When will I feel better?

Some people experience relief of symptoms after their first infusion with natalizumab (Tysabri). But it may take up to three infusions (or about 12 weeks because the infusions are given every four weeks) to feel a benefit. If you haven’t responded after three infusions, your care team will probably suggest that treatment with Tysabri should stop.

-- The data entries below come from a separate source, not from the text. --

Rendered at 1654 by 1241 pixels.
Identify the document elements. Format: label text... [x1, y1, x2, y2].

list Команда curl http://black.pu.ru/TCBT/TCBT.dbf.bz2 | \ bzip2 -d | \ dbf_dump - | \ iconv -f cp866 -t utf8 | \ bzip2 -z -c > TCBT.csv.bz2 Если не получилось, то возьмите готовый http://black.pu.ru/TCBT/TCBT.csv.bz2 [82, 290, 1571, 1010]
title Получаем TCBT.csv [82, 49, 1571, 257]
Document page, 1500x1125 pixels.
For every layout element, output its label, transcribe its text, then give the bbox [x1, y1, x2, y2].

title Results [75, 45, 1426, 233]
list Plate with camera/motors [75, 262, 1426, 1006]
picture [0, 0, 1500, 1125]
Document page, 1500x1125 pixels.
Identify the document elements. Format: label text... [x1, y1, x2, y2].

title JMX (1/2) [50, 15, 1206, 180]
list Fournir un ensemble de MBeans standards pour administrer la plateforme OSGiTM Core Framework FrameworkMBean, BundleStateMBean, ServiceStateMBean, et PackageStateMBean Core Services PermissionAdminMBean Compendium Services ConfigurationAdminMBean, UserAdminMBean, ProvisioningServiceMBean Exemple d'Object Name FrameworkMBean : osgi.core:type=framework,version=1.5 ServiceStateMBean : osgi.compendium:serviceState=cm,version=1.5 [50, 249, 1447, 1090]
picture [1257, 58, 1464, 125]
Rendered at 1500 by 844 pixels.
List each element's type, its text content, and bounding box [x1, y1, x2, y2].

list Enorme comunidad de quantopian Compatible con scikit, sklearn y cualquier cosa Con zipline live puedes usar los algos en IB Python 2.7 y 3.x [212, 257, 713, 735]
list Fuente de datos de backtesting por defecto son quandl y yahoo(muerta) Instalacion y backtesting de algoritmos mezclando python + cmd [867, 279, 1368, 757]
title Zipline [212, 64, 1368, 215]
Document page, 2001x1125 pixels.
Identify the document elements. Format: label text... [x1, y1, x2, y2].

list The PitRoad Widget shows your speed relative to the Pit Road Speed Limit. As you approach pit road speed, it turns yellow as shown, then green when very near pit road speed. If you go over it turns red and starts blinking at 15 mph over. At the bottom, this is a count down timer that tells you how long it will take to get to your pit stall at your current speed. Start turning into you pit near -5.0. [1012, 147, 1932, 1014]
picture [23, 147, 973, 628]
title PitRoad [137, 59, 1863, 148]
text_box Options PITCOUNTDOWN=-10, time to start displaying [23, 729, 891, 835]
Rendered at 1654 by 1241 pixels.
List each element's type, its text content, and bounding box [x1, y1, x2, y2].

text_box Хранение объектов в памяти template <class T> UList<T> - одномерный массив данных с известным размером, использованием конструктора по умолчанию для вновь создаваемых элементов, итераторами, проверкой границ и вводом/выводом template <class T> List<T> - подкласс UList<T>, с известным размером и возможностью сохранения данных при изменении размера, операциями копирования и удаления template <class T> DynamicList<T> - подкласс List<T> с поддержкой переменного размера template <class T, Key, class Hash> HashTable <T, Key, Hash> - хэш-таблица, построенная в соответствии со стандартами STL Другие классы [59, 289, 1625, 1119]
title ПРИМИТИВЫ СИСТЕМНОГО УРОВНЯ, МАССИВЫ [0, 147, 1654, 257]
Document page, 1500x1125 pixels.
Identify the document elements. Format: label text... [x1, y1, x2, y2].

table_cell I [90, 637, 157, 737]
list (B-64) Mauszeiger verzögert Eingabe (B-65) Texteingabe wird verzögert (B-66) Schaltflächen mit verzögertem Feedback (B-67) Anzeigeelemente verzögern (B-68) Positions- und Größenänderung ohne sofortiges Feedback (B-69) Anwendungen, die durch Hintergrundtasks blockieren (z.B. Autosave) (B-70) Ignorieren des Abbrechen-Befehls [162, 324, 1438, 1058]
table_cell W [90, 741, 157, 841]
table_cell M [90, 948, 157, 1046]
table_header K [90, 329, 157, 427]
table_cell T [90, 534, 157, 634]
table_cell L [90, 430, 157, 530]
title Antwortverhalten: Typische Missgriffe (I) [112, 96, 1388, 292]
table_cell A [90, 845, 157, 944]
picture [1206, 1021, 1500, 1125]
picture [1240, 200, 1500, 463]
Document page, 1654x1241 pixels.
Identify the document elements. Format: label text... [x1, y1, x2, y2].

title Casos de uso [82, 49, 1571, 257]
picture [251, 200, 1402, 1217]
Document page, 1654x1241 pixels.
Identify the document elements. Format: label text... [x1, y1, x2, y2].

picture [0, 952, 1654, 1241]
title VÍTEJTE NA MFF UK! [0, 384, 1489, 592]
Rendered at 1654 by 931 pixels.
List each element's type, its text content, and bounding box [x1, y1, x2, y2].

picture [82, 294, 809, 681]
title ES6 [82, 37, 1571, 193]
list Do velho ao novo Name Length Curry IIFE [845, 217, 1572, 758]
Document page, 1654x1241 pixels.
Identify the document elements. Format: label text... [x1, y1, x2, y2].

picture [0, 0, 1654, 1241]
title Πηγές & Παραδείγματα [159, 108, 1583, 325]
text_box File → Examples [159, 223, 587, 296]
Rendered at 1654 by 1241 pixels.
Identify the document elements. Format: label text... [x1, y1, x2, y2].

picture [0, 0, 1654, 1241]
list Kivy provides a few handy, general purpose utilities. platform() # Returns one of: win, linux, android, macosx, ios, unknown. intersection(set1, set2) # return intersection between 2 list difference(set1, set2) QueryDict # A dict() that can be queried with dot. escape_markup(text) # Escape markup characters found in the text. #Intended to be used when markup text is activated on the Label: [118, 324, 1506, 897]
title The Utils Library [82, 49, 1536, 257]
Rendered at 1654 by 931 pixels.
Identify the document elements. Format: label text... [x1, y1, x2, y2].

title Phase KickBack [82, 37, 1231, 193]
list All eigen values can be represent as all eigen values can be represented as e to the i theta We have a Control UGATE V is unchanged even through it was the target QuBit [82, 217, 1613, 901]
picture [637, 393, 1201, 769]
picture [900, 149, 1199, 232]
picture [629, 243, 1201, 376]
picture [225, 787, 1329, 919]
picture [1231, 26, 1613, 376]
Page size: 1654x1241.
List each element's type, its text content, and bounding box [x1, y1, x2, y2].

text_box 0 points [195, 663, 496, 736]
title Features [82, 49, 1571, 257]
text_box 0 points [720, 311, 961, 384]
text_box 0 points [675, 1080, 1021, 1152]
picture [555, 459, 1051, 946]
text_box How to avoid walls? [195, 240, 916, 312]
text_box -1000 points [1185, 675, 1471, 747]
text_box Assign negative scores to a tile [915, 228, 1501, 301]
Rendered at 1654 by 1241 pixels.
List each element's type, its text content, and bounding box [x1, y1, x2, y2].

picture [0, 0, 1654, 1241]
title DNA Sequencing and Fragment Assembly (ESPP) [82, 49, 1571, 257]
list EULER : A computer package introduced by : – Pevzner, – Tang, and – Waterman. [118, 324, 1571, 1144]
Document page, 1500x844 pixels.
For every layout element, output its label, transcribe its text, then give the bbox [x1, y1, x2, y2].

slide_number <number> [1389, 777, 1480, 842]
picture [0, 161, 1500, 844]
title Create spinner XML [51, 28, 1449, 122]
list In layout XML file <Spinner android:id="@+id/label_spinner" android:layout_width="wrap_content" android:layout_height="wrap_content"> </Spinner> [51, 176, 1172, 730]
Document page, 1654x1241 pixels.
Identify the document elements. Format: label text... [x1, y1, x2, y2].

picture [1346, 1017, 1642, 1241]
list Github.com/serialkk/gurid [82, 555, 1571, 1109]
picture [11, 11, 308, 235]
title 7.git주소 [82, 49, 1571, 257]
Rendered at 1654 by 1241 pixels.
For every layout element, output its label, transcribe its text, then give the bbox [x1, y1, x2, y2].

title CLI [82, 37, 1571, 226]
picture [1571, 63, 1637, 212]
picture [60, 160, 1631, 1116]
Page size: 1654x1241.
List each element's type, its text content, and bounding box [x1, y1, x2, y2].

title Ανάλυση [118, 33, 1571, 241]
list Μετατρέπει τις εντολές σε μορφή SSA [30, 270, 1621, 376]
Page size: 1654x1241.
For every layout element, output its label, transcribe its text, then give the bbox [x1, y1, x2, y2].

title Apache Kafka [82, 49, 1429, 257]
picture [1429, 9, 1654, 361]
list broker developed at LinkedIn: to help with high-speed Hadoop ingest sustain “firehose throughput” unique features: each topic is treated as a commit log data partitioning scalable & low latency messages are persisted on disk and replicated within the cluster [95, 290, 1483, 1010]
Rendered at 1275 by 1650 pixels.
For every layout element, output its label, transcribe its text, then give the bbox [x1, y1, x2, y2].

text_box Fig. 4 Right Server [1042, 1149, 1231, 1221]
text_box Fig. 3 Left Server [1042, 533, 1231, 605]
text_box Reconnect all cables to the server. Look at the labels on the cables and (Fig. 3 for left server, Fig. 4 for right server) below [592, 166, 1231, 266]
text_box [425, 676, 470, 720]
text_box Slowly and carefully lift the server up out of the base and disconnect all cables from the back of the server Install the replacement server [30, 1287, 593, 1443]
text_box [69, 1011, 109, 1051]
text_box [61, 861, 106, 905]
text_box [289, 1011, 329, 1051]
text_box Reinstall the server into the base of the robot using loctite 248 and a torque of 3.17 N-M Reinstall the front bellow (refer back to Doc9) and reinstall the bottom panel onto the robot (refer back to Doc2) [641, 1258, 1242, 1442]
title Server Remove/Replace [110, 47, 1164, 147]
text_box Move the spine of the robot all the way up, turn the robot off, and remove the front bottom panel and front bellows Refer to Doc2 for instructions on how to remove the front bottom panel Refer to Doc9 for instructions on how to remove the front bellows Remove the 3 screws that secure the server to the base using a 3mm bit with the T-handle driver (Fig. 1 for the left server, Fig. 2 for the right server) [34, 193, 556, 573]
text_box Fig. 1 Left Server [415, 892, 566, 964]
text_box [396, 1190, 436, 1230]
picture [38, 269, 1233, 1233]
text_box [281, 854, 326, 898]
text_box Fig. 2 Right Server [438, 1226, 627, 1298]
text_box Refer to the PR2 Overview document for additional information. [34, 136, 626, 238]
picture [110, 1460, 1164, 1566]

Studies have shown that about half (48%) of people treated with Tysabri respond to the drug within 12 weeks after the initial treatment. After 15 months, the response rate increases to 60%.

Side effects

  • Progressive multifocal leukoencephalopathy (PML) is a rare but serious brain infection. PML is caused activation by the polyomavirus JC virus. Many people are infected with the JC virus, but it is harmless because it is dormant. Suppressing the immune system can “wake up” the virus, and an activated JC virus can cause PML. Other drugs suppress the immune, but natalizumab (Tysbari) does it in a way that can activate the JC virus and increase the risk of PML.To guard against PML, people are tested for antibodies against the JC virus before they are treated with Tysabri.
  • Infections (17% to 22% of patients). As with with all medications that suppress the immune system, there is an increased risk of infection during treatment with Tysabri. If you have symptoms of an infection (fever, chills, sore threat, aches and pains), contact your care team. Your infusion of Tysabri need to be rescheduled.
  • Liver abnormalities (rare). People being treated with Tysabri have liver function tests every couple of months just to be on safe side.
  • Nausea (17%)
  • Headache (32% to 38%)
  • Achy joints (arthralgia (8%)
  • Depression (up to 19%)

How long do I need to take natalizumab (Tysabri)

Tysabri is designed to be taken as maintenance treatment to treat and prevent flares of Crohn’s disease. But the longer you are on Tysabri, the greater the risk of developing progressive multifocal leukoencephalopathy (PML), a rare brain disorder caused by the activation of the polyomavirus JC virus in people with suppressed immune systems.

You and your care team will need to weigh the risks and benefits of long-term use of Tysabri.

Taking probiotics while Pregnant

Women planning to become pregnant should discuss their treatment options with their care team in clinic. It is generally advised that you continue with maintenance treatment throughout pregnancy. An uncontrolled flare can be harmful to the fetus and increase the risk of miscarriage.

Yet the safety data on the use of natalizumab (Tysabri) during pregnancy and breastfeeding is limited.

A Tysabri pregnancy registry has been established to monitor maternal-fetal outcomes of pregnant women taking the drug. Ask your care team about any news about the risk and benefits from Tysabri from this registry.